Artwork by Tarek Chemaly |
So Cannes 2022 got here – and went. Linkedin was exploding with congratulations. I actually, was invited to the annual Epica lunch however declined (contemplating I would like a visa to go to the toilet as a Lebanese, a lunch on the seashore in Cannes was means above what was logical to ask!).
After all, everybody posted concerning the wins, congratulated the businesses, the groups and nobody mentioned something about those that misplaced. I acquired reminded of the Academy Awards which not says “and the winner is” however relatively “and the award goes to” as a result of supposedly all nominees are winners (yeah, proper).
Rachel from the sitcom Buddies put it eloquently when she mentioned “everybody I do know is both getting married or getting pregnant or getting promoted, and I am getting espresso! And it isn’t even for me!” – look, let me put it this manner: Do I’ve a Cannes Lions? No. Wouldn’t it be good if I had one? Properly, it will be on the company shelf – which most likely acquired smashed on the day of the August 2020 explosion in Beirut (however I digress). Do I’ve awards? Sure, I needed to break one in two once I was doing the most important cleansing (see right here) to slot in the trash bag.

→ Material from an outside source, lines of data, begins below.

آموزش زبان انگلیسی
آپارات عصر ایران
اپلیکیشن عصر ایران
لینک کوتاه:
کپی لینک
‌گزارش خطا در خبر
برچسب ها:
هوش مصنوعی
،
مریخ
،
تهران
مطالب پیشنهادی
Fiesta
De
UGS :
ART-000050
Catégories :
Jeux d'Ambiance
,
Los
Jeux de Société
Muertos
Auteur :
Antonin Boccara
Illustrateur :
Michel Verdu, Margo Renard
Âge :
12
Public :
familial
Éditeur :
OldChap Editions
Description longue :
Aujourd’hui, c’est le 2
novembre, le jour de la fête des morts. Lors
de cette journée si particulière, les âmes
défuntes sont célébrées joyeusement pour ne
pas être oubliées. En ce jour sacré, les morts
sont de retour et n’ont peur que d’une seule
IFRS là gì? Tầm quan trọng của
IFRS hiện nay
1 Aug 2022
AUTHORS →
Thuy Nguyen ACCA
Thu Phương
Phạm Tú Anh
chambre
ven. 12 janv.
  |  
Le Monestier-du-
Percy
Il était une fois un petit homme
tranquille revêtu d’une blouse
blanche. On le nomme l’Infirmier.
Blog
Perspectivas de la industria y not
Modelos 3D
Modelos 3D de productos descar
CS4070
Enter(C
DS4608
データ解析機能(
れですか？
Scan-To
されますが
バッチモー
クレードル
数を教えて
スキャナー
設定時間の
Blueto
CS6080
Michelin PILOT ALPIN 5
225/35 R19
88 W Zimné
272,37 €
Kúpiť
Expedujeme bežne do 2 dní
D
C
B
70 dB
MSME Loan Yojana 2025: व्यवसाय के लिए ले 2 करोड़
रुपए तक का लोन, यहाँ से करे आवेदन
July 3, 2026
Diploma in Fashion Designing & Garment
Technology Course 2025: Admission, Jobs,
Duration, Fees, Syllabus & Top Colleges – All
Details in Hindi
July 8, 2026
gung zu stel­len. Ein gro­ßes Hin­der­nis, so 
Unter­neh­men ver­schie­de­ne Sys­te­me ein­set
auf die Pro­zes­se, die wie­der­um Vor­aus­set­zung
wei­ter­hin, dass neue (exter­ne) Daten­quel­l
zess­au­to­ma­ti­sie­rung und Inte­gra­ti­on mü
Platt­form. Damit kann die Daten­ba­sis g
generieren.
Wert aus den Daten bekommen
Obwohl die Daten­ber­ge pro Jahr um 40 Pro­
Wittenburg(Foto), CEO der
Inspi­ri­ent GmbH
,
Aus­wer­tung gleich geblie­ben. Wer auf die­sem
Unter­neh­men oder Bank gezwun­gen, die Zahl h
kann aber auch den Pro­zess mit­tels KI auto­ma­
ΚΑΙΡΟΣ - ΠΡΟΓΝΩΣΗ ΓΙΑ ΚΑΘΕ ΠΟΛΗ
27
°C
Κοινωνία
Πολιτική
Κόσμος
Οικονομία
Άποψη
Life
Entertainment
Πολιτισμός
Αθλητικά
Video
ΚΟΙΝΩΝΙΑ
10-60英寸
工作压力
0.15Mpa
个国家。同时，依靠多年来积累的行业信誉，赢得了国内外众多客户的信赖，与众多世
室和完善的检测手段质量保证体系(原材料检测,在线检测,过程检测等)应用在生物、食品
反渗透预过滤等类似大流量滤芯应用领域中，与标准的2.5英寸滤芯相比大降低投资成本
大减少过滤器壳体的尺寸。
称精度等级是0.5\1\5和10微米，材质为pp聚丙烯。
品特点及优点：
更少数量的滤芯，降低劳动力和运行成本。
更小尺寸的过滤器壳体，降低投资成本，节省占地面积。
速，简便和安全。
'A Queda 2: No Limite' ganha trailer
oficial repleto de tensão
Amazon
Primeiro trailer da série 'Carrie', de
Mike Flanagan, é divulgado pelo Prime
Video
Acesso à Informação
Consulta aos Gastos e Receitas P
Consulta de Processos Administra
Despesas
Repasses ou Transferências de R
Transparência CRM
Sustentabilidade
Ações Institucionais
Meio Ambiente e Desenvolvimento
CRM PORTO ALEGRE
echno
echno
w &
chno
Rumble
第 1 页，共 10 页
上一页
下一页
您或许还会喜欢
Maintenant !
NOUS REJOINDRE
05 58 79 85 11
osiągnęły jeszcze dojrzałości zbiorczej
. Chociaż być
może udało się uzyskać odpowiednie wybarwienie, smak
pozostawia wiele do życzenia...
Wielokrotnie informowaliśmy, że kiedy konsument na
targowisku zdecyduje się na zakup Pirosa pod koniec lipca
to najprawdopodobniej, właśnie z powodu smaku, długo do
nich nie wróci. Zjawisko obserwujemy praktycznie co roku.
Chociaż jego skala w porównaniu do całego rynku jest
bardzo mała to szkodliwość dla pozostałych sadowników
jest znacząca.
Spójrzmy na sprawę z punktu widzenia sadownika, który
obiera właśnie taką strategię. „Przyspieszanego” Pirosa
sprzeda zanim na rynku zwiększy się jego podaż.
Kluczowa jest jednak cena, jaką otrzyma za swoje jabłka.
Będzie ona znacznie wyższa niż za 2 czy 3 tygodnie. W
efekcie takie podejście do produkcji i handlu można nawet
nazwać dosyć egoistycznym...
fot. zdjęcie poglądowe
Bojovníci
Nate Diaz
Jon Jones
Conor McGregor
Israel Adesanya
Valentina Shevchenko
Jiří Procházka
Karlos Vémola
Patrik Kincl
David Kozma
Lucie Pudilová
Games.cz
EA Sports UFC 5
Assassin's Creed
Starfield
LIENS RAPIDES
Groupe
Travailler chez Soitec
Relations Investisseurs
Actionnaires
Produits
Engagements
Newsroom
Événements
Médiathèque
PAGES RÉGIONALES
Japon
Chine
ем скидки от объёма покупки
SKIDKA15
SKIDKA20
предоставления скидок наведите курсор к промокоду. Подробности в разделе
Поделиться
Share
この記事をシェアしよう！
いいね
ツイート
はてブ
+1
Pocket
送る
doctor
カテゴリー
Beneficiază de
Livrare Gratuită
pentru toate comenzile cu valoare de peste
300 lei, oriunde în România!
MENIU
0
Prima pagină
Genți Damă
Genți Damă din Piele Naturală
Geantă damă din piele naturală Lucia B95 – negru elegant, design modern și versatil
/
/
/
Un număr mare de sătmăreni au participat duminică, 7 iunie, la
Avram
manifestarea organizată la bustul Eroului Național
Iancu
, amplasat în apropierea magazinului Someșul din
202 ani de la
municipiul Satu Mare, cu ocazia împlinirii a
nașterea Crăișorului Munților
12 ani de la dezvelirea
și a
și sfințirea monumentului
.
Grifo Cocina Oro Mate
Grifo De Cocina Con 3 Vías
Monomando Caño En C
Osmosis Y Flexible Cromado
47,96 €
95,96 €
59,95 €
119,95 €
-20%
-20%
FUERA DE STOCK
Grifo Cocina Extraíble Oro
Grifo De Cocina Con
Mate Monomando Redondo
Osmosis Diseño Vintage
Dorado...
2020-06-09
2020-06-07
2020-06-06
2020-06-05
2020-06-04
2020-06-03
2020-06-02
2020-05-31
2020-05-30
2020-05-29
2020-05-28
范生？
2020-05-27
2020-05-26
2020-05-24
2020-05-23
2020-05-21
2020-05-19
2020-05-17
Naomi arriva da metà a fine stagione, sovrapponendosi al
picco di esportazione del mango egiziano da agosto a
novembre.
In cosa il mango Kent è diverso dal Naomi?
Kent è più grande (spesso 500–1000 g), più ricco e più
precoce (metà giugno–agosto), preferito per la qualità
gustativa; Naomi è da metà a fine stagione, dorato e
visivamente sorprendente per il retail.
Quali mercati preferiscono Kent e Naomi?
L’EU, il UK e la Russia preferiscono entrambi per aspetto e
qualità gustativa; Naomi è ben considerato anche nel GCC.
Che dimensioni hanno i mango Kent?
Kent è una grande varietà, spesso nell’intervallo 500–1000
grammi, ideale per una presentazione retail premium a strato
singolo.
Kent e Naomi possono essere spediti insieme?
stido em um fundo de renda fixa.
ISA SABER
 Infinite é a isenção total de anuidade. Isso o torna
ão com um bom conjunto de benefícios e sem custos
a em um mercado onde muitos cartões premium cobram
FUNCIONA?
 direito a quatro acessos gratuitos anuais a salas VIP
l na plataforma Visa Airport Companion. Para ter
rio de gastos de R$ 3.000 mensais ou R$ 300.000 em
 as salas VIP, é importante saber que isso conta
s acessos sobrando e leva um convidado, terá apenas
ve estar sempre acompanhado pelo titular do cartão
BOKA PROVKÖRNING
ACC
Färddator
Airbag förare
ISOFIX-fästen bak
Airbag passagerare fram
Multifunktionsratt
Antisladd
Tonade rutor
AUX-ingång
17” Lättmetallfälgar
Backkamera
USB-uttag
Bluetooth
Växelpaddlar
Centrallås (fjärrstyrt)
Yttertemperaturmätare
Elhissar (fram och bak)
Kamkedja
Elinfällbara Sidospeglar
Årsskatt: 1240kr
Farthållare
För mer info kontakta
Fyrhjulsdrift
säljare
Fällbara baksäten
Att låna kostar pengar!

To those that didn’t win at Cannes, fear not. It appears somebody did win up to now and returned his award anyway (howdy Gustav Martner) and another person auctioned an unetched award for the good thing about the victims of the Afghanistan earthquake at USD 10,000 (it was snapped instantly fortunately).
The purpose? The purpose is that somebody now owns a Cannes Lions award for no adverts in any respect however he has truly helped the victims of the Afghanistan quake. No adverts awards on this planet can carry such pleasure.